UNTERSUCHTER TEXT →
Das gefällt mir gut: In NEXT STATION LONDON fühle ich mich endlich als Planer. Sowohl bei VOLL VERPLANT wie auch bei GET ON BOARD sind mir die Restriktionen zu stark. Bei beiden fühle ich mich in ein Schema gepresst, aus dem ich das Beste machen muss. Das ist auch reizvoll, keine Frage. Aber bei NEXT STATION LONDON habe ich mehr das Gefühl, mit einem weißen Blatt zu beginnen und Herr der eigenen Planungen zu sein. Für meine erste Linie bestehen noch alle Freiheiten und erst im späteren Verlauf werden meine Entscheidungen immer eingeschränkter – aber nicht, weil der Spielplan diese Beschränkungen vorgibt, sondern weil ich selbst durch meine Linienführung dafür gesorgt habe.
Ich sollte mir also immer überlegen, welche Konsequenzen meine gebaute Strecken haben. Dies bedeutet auch, dass ich gerne mal passe, um später noch handlungsfähig zu sein. Zumal es auch für die Wertung manchmal keinen Vorteil hat, eine Linie nur deswegen einzuzeichnen, weil man es darf. NEXT STATION LONDON weist dabei eine schöne Lernkurve auf. In der ersten Partie lerne ich die Spielmechanik kennen und erlebe dann gegen Ende die Zwänge. In der zweiten Partie habe ich diese schon im Hinterkopf und stelle mich flexibler auf und spätestens ab der dritten Partie habe ich mehrere Pläne im Kopf und versuche mich auf die aufgedeckten Symbole vorzubereiten. Durch den Kartenmechanismus kann ich diese nämlich immer gut abschätzen. Die Häufigkeit ist nicht zu groß, so dass ich immer ein gutes Gefühl für die aktuelle Situation habe. Idealerweise werden die ausgespielten Karten auch versetzt abgelegt, so dass alle immer wissen, wie viele magentafarbene Karten noch bis zum Runden-Ende fehlen.

ÜBUNGSDATEN →
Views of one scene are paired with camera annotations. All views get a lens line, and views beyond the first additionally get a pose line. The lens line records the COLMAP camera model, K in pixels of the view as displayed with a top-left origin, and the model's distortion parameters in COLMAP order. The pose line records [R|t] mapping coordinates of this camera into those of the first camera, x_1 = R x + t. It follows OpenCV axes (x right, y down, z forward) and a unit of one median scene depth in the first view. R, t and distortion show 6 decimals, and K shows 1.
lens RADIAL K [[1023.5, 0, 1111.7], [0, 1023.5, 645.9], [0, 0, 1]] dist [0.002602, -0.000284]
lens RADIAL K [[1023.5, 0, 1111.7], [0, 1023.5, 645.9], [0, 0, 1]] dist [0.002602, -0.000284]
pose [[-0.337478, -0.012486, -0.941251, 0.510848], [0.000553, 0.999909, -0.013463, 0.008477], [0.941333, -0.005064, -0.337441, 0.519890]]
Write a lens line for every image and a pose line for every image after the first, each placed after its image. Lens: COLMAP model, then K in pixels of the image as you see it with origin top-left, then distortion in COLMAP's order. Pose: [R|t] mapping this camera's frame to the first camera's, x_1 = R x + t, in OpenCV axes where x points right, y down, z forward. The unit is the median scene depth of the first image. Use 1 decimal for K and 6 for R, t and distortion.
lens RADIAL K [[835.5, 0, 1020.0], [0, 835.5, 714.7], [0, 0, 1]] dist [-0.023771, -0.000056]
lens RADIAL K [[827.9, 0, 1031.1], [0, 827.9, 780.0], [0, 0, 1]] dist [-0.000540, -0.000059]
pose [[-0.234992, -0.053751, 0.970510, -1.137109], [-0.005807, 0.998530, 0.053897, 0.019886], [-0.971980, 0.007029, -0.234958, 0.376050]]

VERSTÄNDNIS PRÜFEN →
• a. Wiederhole aus dem untersuchten Text wörtlich die Passage von „Das gefällt mir“ bis einschließlich „dafür gesorgt habe.“.
• b. Liste sämtliche Spieltitel auf, die im untersuchten Text genannt werden.
Die Zeilen werden hierfür nicht gebraucht.

AUSGABEN DER REIHE →
• a.
Das gefällt mir gut: In NEXT STATION LONDON fühle ich mich endlich als Planer. Sowohl bei VOLL VERPLANT wie auch bei GET ON BOARD sind mir die Restriktionen zu stark. Bei beiden fühle ich mich in ein Schema gepresst, aus dem ich das Beste machen muss. Das ist auch reizvoll, keine Frage. Aber bei NEXT STATION LONDON habe ich mehr das Gefühl, mit einem weißen Blatt zu beginnen und Herr der eigenen Planungen zu sein. Für meine erste Linie bestehen noch alle Freiheiten und erst im späteren Verlauf werden meine Entscheidungen immer eingeschränkter – aber nicht, weil der Spielplan diese Beschränkungen vorgibt, sondern weil ich selbst durch meine Linienführung dafür gesorgt habe.

• b. NEXT STATION LONDON, VOLL VERPLANT, GET ON BOARD